→ **Apply what you read**:
1) In the passage on human genetic ancestry, about how many individuals may have been left after the population bottleneck?
2) Retype the part of the passage on human genetic ancestry that opens with the words containing "The program i" and closes with "by todays reckoning.".

This info comes from books, and a television program on the topic. 1st just because it is African does not mean black. Erectus, Habilis etc do not count. We can not even truely determine if the are truely direct decendents or just another branch. Also you cannot say what their appearence would have been for sure, no one can.

The program i saw was more or less similar to your mitochondrial Eve, as this was on the genetic Adam. And yes gene mapping seems to show that we do or can indeed trace back to one single idividual about 60-75,000yrs ago. Also genetic Eve is around 150,000 years old by todays reckoning.

------------------------------------------------------------------------------------------------------------------------------------------------------------------------------------------------------------------

Scientists have been studying human DNA for traces of extinction events. By knowing the rate of mutation of mitochondrial DNA and by a complex analysis of the distribution of these mutations, Lynn Jorde and Henry Harpending have estimated the size and distribution of our gene lines in the past. They discovered that roughly 70-80,000 years ago, human population experienced a 'bottleneck' - when its large and well distributed gene pool of millions of individuals passed through mass extinction of family lines, leaving perhaps as few as 5000 individuals, from whom we are all descended.

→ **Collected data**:

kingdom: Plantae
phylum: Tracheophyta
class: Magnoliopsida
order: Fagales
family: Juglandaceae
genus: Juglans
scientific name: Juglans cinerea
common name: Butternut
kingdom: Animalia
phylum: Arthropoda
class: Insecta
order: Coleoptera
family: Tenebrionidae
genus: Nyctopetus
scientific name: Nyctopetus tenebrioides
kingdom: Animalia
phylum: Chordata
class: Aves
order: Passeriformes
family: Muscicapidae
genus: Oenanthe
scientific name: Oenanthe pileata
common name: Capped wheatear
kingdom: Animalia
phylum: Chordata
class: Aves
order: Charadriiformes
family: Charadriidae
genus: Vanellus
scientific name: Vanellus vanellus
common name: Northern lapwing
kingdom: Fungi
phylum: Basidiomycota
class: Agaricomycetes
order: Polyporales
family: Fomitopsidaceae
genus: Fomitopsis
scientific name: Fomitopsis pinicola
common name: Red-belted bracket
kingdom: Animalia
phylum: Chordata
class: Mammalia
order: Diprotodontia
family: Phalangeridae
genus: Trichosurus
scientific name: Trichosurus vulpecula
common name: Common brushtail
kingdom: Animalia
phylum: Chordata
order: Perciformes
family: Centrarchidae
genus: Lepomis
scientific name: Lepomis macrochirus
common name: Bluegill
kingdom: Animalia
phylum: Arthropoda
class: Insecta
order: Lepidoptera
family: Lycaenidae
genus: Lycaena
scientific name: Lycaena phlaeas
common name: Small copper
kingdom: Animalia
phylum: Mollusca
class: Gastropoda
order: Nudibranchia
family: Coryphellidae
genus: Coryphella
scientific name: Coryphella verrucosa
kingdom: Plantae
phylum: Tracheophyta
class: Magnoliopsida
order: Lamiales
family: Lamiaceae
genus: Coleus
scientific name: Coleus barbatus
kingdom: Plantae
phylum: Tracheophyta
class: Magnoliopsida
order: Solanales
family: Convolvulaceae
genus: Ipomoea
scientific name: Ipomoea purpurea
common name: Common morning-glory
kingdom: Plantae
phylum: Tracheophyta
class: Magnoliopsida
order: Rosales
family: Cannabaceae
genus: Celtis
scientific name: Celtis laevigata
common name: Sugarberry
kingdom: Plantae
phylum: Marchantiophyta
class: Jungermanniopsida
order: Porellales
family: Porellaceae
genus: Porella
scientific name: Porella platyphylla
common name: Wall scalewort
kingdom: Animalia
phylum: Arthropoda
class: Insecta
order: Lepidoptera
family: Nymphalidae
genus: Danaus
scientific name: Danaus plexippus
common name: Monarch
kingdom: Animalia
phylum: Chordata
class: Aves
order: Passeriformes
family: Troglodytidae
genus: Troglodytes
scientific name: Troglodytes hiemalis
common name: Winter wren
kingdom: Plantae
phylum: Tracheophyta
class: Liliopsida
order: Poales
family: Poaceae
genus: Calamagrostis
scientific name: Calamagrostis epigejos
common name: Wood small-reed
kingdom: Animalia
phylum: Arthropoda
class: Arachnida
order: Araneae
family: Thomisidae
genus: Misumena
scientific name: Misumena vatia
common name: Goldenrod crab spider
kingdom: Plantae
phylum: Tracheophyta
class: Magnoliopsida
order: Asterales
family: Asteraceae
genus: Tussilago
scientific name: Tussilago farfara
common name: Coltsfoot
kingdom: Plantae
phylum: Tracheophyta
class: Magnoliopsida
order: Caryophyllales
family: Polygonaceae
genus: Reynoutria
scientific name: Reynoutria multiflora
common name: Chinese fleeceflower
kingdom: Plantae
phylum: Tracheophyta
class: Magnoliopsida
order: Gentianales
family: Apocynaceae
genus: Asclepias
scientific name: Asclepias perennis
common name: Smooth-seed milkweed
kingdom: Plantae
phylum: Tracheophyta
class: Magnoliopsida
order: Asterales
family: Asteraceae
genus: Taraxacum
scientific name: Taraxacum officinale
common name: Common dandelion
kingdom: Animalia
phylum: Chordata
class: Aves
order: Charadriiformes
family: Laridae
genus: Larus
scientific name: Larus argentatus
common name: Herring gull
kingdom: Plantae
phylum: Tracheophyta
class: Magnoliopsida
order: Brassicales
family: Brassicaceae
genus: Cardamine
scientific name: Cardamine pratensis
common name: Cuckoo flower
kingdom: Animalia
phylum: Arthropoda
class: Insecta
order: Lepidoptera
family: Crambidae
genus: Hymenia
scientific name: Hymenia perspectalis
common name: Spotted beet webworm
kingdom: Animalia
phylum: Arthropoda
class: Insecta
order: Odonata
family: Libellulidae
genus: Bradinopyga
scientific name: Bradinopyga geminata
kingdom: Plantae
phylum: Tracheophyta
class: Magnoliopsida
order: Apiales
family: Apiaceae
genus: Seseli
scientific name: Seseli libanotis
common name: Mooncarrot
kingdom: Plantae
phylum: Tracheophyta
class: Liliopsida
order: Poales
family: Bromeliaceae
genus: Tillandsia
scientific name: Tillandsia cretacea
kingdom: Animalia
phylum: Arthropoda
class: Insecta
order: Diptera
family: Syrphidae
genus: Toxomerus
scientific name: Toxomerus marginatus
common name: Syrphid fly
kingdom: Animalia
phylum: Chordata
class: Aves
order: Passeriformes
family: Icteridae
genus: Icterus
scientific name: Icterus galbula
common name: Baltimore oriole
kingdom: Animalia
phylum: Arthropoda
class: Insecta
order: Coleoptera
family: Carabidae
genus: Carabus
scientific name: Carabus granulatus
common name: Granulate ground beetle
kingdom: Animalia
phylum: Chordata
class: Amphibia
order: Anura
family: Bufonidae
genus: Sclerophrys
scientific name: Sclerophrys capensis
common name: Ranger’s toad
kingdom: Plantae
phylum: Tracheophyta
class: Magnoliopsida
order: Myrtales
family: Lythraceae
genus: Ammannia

→ **Answers to the problems**:
1) Perhaps as few as 5000 individuals.

2)
The program i saw was more or less similar to your mitochondrial Eve, as this was on the genetic Adam. And yes gene mapping seems to show that we do or can indeed trace back to one single idividual about 60-75,000yrs ago. Also genetic Eve is around 150,000 years old by todays reckoning.